Um
dos momentos mais memoráveis e desconfortáveis de Cannes aconteceu em 1995 -
nesse ano, dois filmes com as guerras recentes na Jugoslávia como pano de fundo
assumiam-se como maiores candidatos à conquista da Palma de Ouro. Ulysses' Gaze
de Theodoros Angelopoulos e Underground de Emir Kusturica procuravam encontrar
razões para o carácter repetitivo de tão destruidores ciclos de violência e
caminhos para uma paz duradoura, através
de execuções muito diferentes, ou pelo menos era o que se dizia. Na cerimónia
de entrega dos prémios, o realizador sérvio viria a ganhar a honra maior do
festival pela segunda vez na sua carreira e o seu homólogo grego teria de se
contentar com o Grande Prémio do Júri, o que não aconteceu, pois assim que
subiu ao palco para o receber disse
apenas "se é só isto que têm para me dar, não tenho nada para vos
dizer."
Não
querendo justificar a atitude petulante de Angelopoulos, o seu filme é
contemplativo, grandioso e de um virtuosismo técnico talvez unicamente superado
por Tarkovsky, enquanto que o filme de Kusturica é um circo de auto-paródia que
se deixa levar por brejeirice e fantasia; apesar do seu enorme alcance temporal,
esboça pouco para além de uma caricatura dos eventos mais trágicos e das
preocupações geopolíticas da região. A história segue dois bandidos muito
amigos, que fazem dinheiro a roubar despojos de guerra para gastar em
prostitutas e amantes que simpatizam com o regime nazi (ou pelo menos com os
soldados).
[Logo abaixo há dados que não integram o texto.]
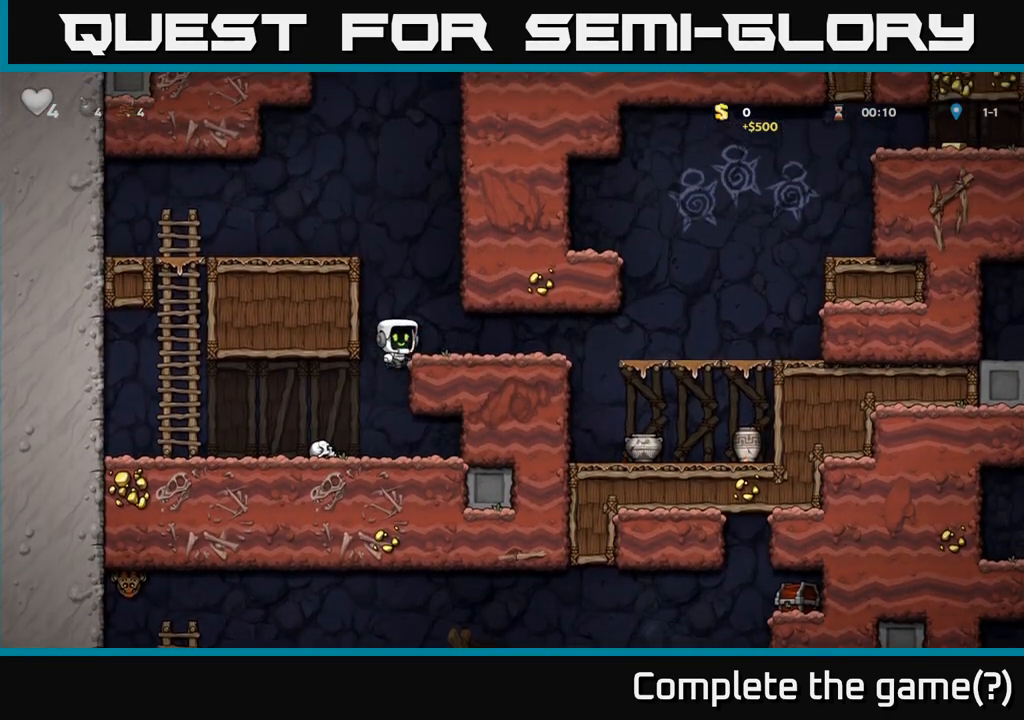
Gameplay with a controller (Xbox layout); each line is a JSON object with the inputs held at the frame after it. "events" lists button and stick changes between this image and that frame as [ms after this image, input, new state], when the widget could be followed in between. Not read: L3 R3 right_stick.
{"buttons": [], "left_stick": "center"}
Blacky lidera as operações da resistência local com o seu espírito
guerreiro e tem o poder de sobreviver a explosões de granadas, enquanto que
Marko se assume como o seu essencial contraponto intelectual e um adepto da
masturbação durante bombardeamentos.
Tomando
uma cave como base, o grupo, composto por habitantes locais dos mais diversos
grupos etários, passa a viver exclusivamente numa realidade alternativa, produzindo
armamento dia e noite, tendo Marko como único ponto de contacto com o exterior,
o que se revela um mau voto de confiança, já que este decide manter os
conterrâneos na ignorância quando o conflito mundial finda em 1945 e o Marechal
Tito toma o poder, perpetuando uma mentira durante 20 anos. Com que propósito?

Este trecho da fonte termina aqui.